After coughing up the ball on his second NFL carry with 6:33 remaining in the opening quarter, the 21-year-old rookie running back was relegated to kick-return duty the rest of the way. The Giants lost to the Dallas Cowboys 24-17 in their season opener on Wednesday night at MetLife Stadium.
"When you fumble, you want to want to put it behind you and move forward with the game," Wilson said. "But I didn't get another offensive play in. It's hard to put it behind you when it's the last offensive play you remember."

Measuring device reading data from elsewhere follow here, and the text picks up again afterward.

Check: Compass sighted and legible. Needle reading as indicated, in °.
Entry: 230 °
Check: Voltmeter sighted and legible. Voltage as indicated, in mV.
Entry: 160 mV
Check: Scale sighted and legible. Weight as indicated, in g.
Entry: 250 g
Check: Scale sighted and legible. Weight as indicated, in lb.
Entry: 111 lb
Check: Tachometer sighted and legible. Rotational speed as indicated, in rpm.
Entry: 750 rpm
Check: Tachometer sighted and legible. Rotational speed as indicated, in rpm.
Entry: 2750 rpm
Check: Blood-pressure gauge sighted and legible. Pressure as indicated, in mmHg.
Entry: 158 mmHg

On second-and-8 from the Dallas 29, the Giants ran a toss play to Wilson off left tackle. But as Wilson was coming around the edge, Cowboys linebacker Sean Lee got inside and stripped the ball from the Giants' first-round pick, and strong safety Barry Church recovered.

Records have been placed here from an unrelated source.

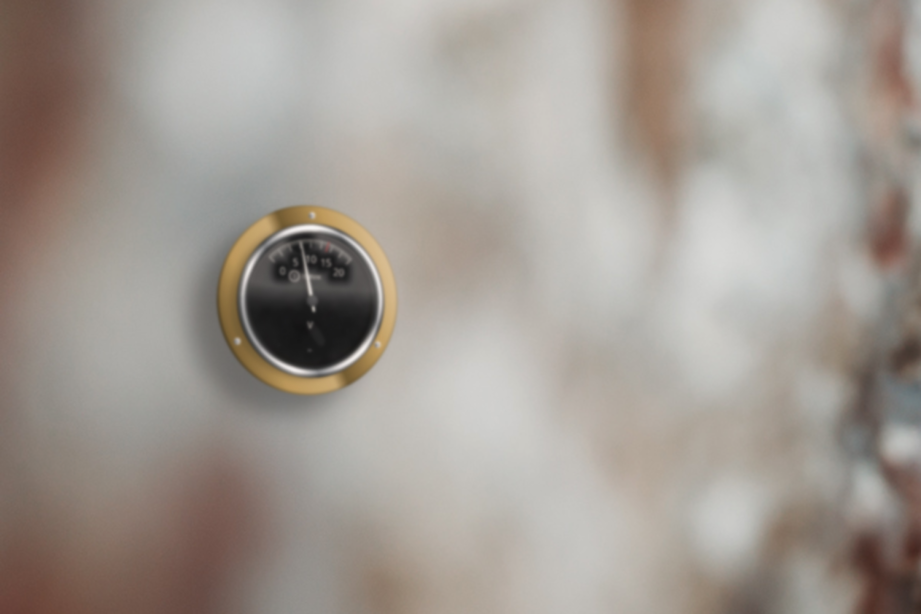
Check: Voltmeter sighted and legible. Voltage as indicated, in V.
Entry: 7.5 V
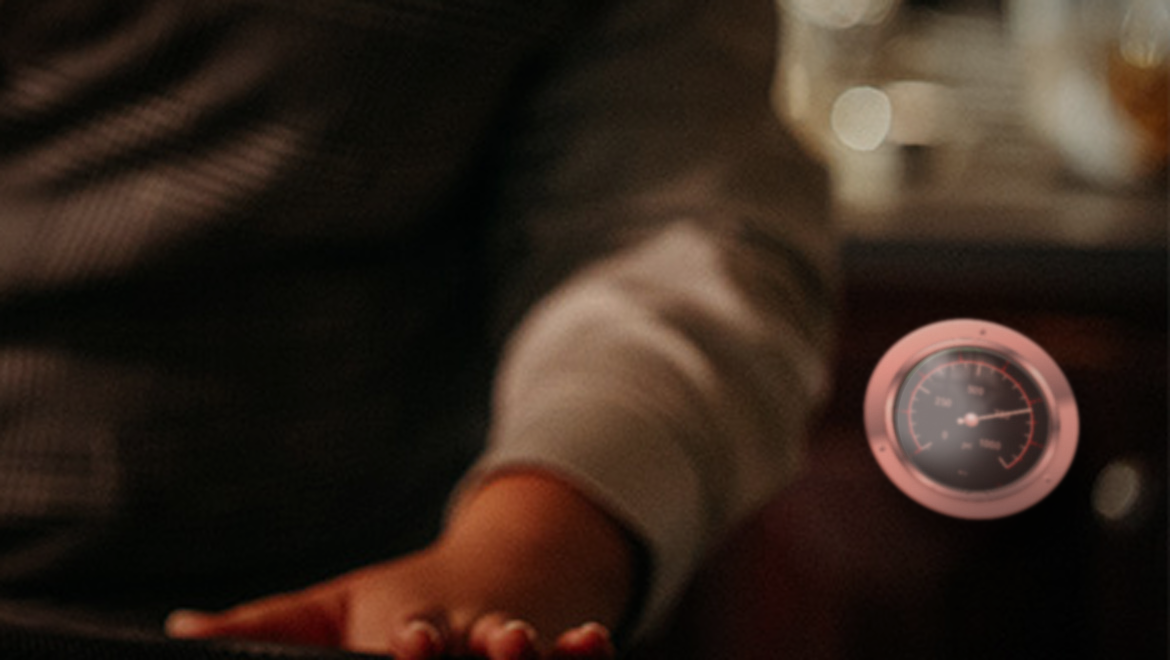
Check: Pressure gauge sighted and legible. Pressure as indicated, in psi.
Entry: 750 psi
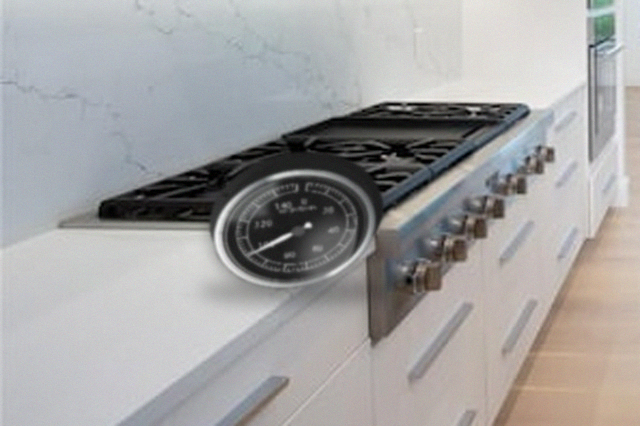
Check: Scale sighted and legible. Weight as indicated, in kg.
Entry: 100 kg
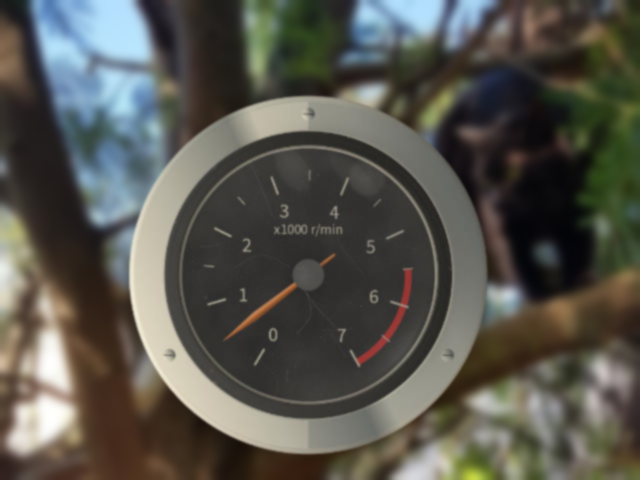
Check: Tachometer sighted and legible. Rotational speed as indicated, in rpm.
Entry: 500 rpm
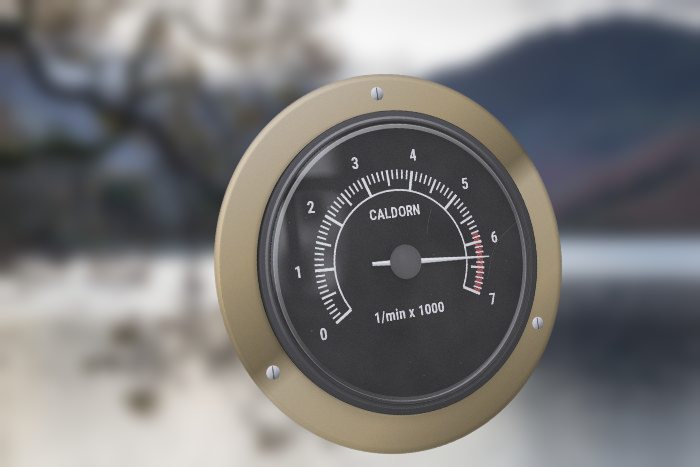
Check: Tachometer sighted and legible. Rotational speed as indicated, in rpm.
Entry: 6300 rpm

"I saw (Lee). It just happened. I fumbled," said Wilson, who finished with two carries for four yards and three kick returns for 71 yards. "I can't let it happen anymore."

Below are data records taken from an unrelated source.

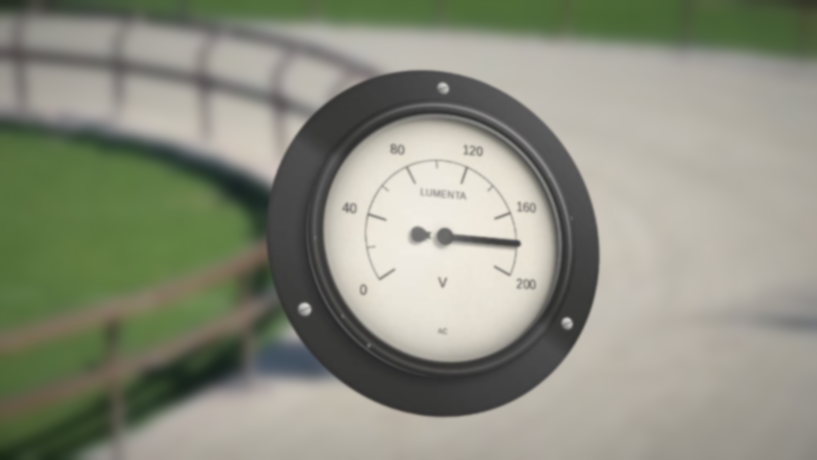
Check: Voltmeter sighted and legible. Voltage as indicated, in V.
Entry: 180 V
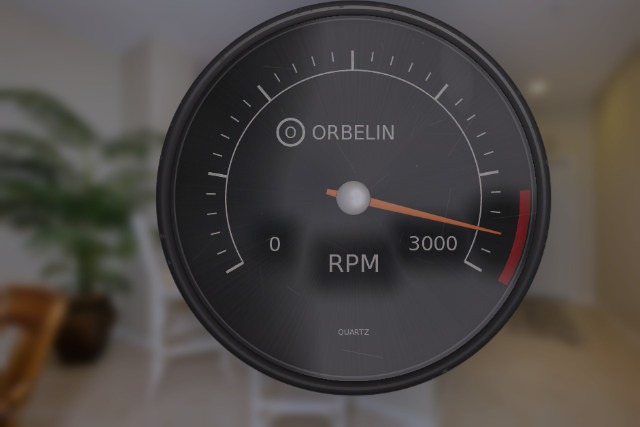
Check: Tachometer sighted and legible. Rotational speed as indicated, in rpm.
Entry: 2800 rpm
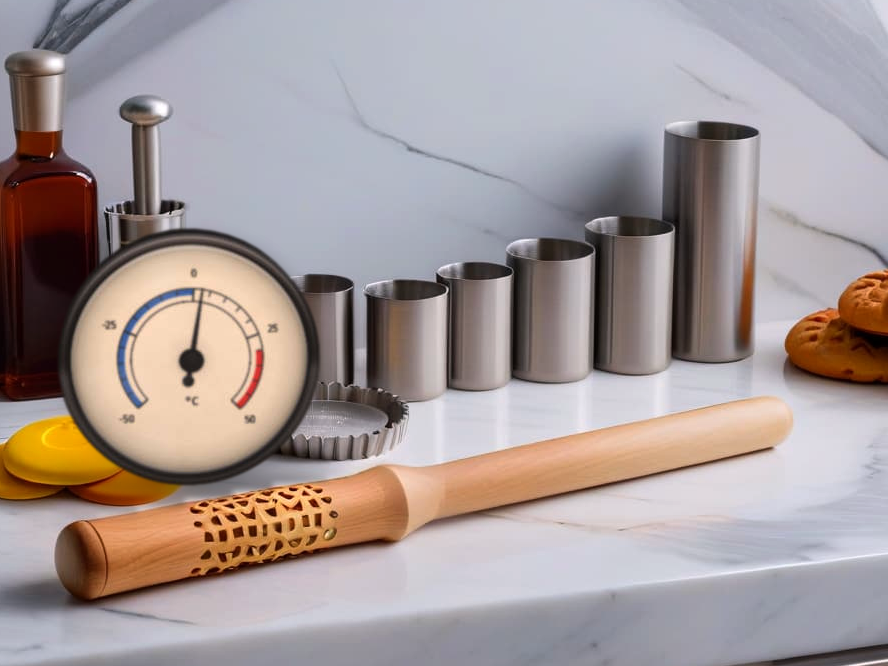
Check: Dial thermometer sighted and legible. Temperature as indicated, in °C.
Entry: 2.5 °C
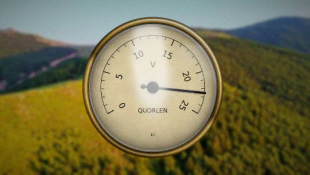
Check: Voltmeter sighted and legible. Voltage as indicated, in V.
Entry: 22.5 V
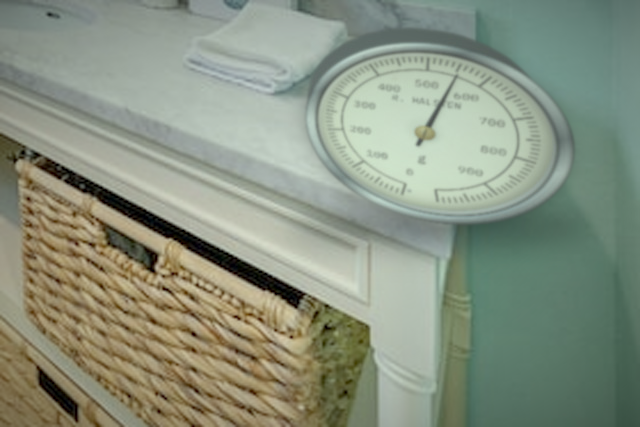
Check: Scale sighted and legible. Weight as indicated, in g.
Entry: 550 g
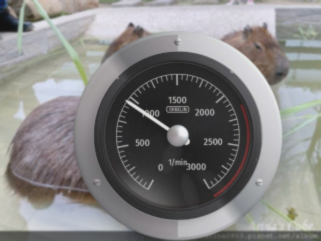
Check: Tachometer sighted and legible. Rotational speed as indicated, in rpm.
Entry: 950 rpm
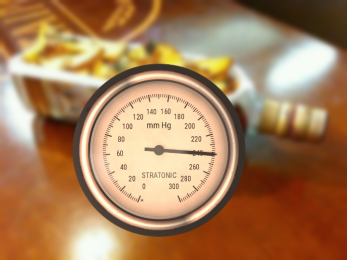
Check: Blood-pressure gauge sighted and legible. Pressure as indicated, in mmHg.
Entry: 240 mmHg
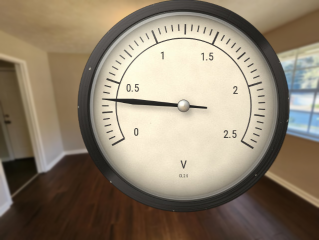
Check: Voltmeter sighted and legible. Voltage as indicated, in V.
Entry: 0.35 V
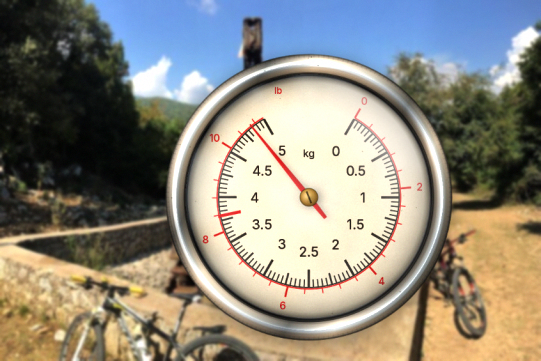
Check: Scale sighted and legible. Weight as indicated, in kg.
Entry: 4.85 kg
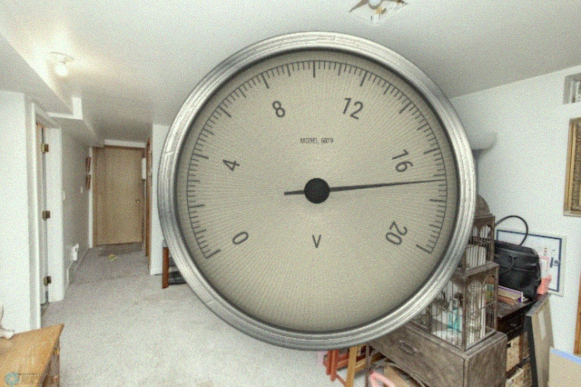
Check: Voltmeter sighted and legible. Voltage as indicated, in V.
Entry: 17.2 V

Wilson was visibly upset as he stood on the sideline. Coach Tom Coughlin came over to talk to him, followed by running backs coach Jerald Ingram. Then veteran teammates Osi Umenyiora and Hakeem Nicks tried to console Wilson by offering him words of encouragement.
"I understand the coach's decision," said Wilson, adding he "most definitely" has to earn back trust from the coaching staff.
"I know I didn't have much room for error as a rookie, and then to have a critical error like that, a turnover ... You just live and you learn and you move forward."
Said Wilson of Umenyiora and Nicks: "They were just telling me to keep my head up and reminding me of their bad moments as rookies. It happens. Trying to cheer me up and keep my head up."
"He's a hell of a football player," Umenyiora said. "He's gonna respond well and play well the rest of the way and I needed to let him know that."
Starter Ahmad Bradshaw, who fumbled a career-high seven times in 2010, can relate to what Wilson went through.
"I've been in the same position," said Bradshaw, who rushed 17 times for 78 yards and a touchdown. "I just told him to keep his head up and focus on holding the ball a little more in practice and through the week. That's a tough play as a toss play getting around the edge, guys coming inside, gets a nice hit on him. It's hard to take that hit."
The Giants, who ranked last in the league in rushing a year ago, didn't get much from their ground game until late in the fourth quarter, when Bradshaw ripped off a 33-yarder.
Linebacker Michael Boley's 51-yard interception return early in the second quarter gave the Giants a first-and-goal from the Dallas 1. But Bradshaw was thwarted on back-to-back runs, and the Giants eventually had to settle for a 22-yard field goal.
"They had a great scheme. They filled the inside. It was a kind of an off-tackle play," Bradshaw said of his first attempt, which lost two yards. "They were able to get leverage on us."
The Giants failed to score again in the first half, and trailed 7-3 heading into the locker room.
They came back out and never recovered.